▸ Description of the task
From the records below, transcribe only the lines running from the one with "65. The committee" through the one with "(c) Covenant Family: Identifying". Keep both of those end lines.
Available data START
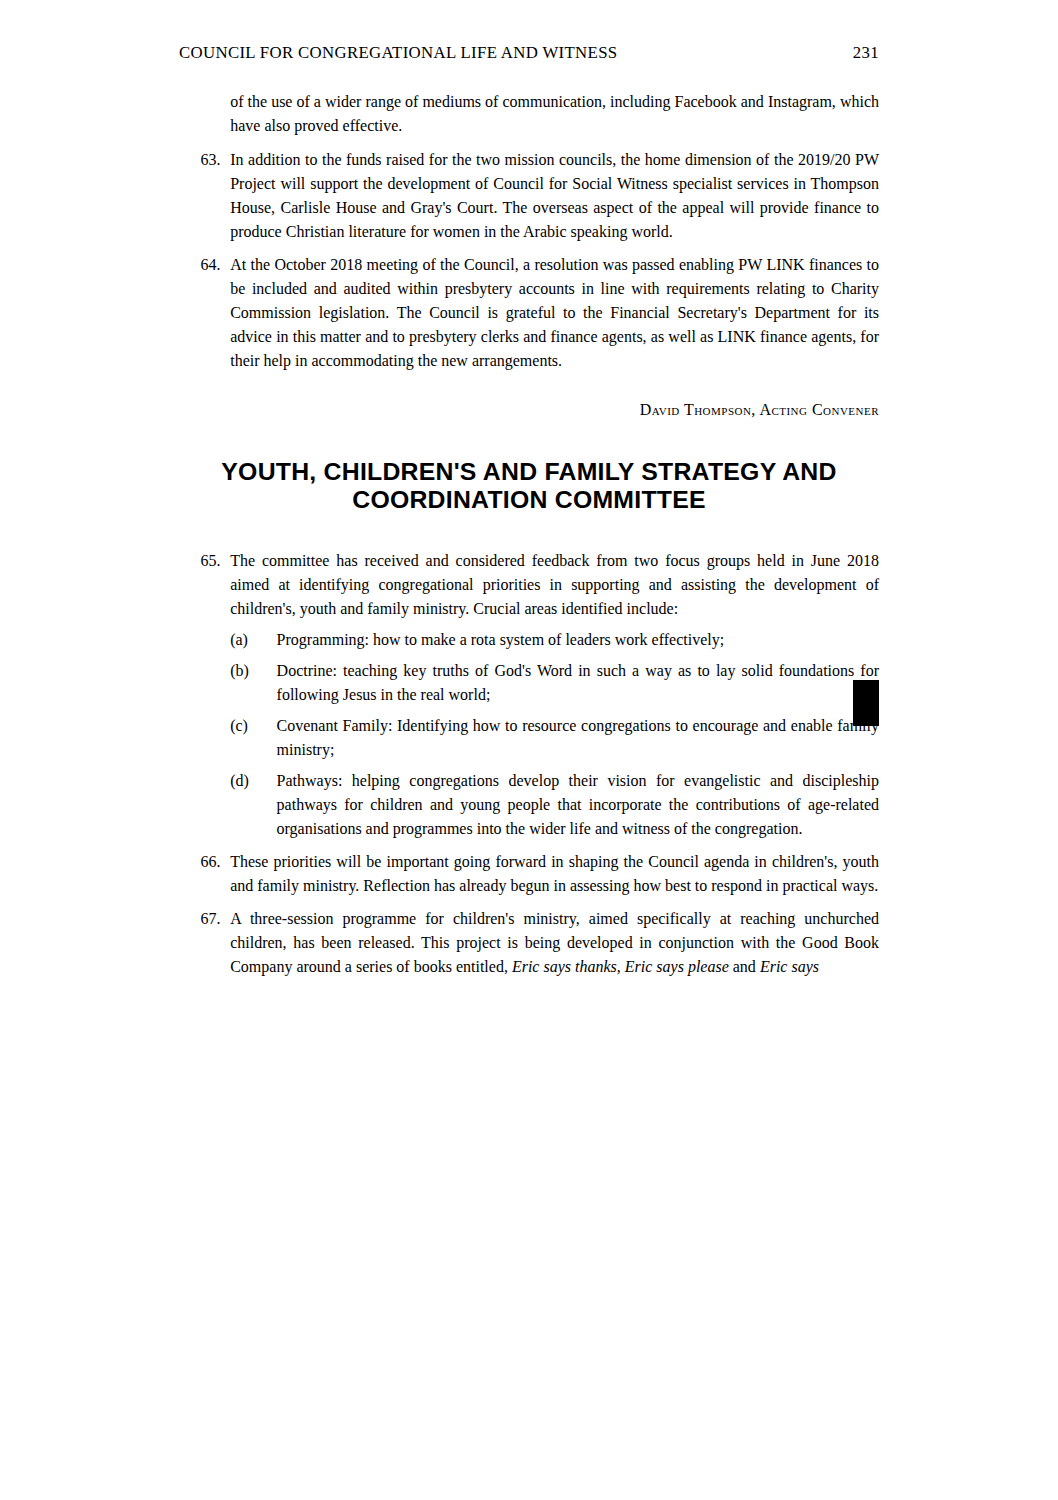Council for Congregational Life and Witness 231
of the use of a wider range of mediums of communication, including Facebook and Instagram, which have also proved effective.
63. In addition to the funds raised for the two mission councils, the home dimension of the 2019/20 PW Project will support the development of Council for Social Witness specialist services in Thompson House, Carlisle House and Gray's Court. The overseas aspect of the appeal will provide finance to produce Christian literature for women in the Arabic speaking world.
64. At the October 2018 meeting of the Council, a resolution was passed enabling PW LINK finances to be included and audited within presbytery accounts in line with requirements relating to Charity Commission legislation. The Council is grateful to the Financial Secretary's Department for its advice in this matter and to presbytery clerks and finance agents, as well as LINK finance agents, for their help in accommodating the new arrangements.
David Thompson, Acting Convener
Youth, Children's and Family Strategy and Coordination Committee
65. The committee has received and considered feedback from two focus groups held in June 2018 aimed at identifying congregational priorities in supporting and assisting the development of children's, youth and family ministry. Crucial areas identified include:
(a) Programming: how to make a rota system of leaders work effectively;
(b) Doctrine: teaching key truths of God's Word in such a way as to lay solid foundations for following Jesus in the real world;
(c) Covenant Family: Identifying how to resource congregations to encourage and enable family ministry;
(d) Pathways: helping congregations develop their vision for evangelistic and discipleship pathways for children and young people that incorporate the contributions of age-related organisations and programmes into the wider life and witness of the congregation.
66. These priorities will be important going forward in shaping the Council agenda in children's, youth and family ministry. Reflection has already begun in assessing how best to respond in practical ways.
67. A three-session programme for children's ministry, aimed specifically at reaching unchurched children, has been released. This project is being developed in conjunction with the Good Book Company around a series of books entitled, Eric says thanks, Eric says please and Eric says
Available data END
▸ Response below
65. The committee has received and considered feedback from two focus groups held in June 2018 aimed at identifying congregational priorities in supporting and assisting the development of children's, youth and family ministry. Crucial areas identified include:
(a) Programming: how to make a rota system of leaders work effectively;
(b) Doctrine: teaching key truths of God's Word in such a way as to lay solid foundations for following Jesus in the real world;
(c) Covenant Family: Identifying how to resource congregations to encourage and enable family ministry;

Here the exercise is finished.